Mechanised ma-del fishing : CEJ files writ case in CA

19 Feb 2026

 

The Centre for Environmental Justice (CEJ) has filed a writ petition in the Court of Appeal (CA) against the use of tractors equipped with mechanical winches used for hauling ma-del nets based fishing (beach seine). 

The organisation has sought writs of mandamus and certiorari against the respondents, namely, the Fisheries, Aquatic and Ocean Resources Ministry, the Fisheries and Aquatic Resources Department, the Coastal Conservation and Coastal Resource Management Department, the Wildlife Conservation Department, the Central Environmental Authority (CEA), the Police, the National Aquatic Resources Research and Development Agency (NARA), and the Attorney General for alleged inaction, the failure to act, and the abdication of statutory duties. 

The petitioners state that ma-del fishing constitutes one of the oldest, historically significant, and culturally embedded traditional fishing methods practised. "Ma-del fishing has been carried out as a regulated, seasonal, and labour-intensive activity, fundamentally reliant on coordinated human effort rather than mechanical force, and intrinsically linked to coastal rhythms, ecological limits, and communal participation. Traditionally, ma-del fishing involved the casting of a net from a manually operated canoe, setting the net in a semicircular formation close to the shore, and hauling the net ashore solely by human labour. 

The introduction of tractors and mechanical winches has fundamentally transformed the traditional ma-del fishing practice. Mechanised hauling allows operators to deploy nets repeatedly throughout the day, significantly increasing the frequency and intensity of fishing operations. This heightened extraction capacity leads to overfishing, disrupts the natural replenishment of near-shore fish stocks, and undermines the sustainability of what was historically a seasonal, labour-intensive, and ecologically balanced fishing method. 

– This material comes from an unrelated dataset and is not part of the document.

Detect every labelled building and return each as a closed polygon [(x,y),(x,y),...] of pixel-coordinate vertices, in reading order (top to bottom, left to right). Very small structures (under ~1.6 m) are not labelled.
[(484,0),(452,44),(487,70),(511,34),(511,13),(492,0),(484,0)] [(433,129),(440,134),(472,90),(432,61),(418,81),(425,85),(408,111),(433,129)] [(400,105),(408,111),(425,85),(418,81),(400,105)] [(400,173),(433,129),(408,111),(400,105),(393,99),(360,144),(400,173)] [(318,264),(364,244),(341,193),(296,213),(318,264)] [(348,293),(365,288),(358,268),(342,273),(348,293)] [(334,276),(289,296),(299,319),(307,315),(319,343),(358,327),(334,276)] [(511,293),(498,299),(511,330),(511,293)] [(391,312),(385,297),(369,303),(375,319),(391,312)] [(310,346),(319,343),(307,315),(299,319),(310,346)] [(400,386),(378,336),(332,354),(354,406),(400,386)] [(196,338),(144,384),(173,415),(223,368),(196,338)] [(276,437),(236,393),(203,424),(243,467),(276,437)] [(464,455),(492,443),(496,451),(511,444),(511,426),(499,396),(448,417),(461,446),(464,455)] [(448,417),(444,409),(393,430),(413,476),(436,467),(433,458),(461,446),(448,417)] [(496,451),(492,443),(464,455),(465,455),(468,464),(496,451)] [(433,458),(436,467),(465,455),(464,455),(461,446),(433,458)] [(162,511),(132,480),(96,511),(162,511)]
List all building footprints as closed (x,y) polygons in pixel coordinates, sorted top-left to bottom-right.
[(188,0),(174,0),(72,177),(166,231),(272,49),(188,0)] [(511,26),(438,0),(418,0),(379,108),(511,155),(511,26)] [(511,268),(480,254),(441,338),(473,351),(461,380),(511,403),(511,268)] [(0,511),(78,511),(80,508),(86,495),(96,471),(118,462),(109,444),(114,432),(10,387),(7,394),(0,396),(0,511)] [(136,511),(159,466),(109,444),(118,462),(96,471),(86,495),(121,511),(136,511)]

Mechanisation also enables nets to be set at greater distances from the shore and across substantially larger sea areas, thereby sweeping a wider ecological zone and capturing a greater diversity of species, including juvenile fish and non-target organisms, causing significant harm to the marine ecosystem. This expansion in speed, scale, and reach allows mechanised operators to outcompete traditional fishers, undermining customary fishing practices and livelihoods, and has fuelled growing tension, economic inequality, and social conflict within coastal communities," the petition reads.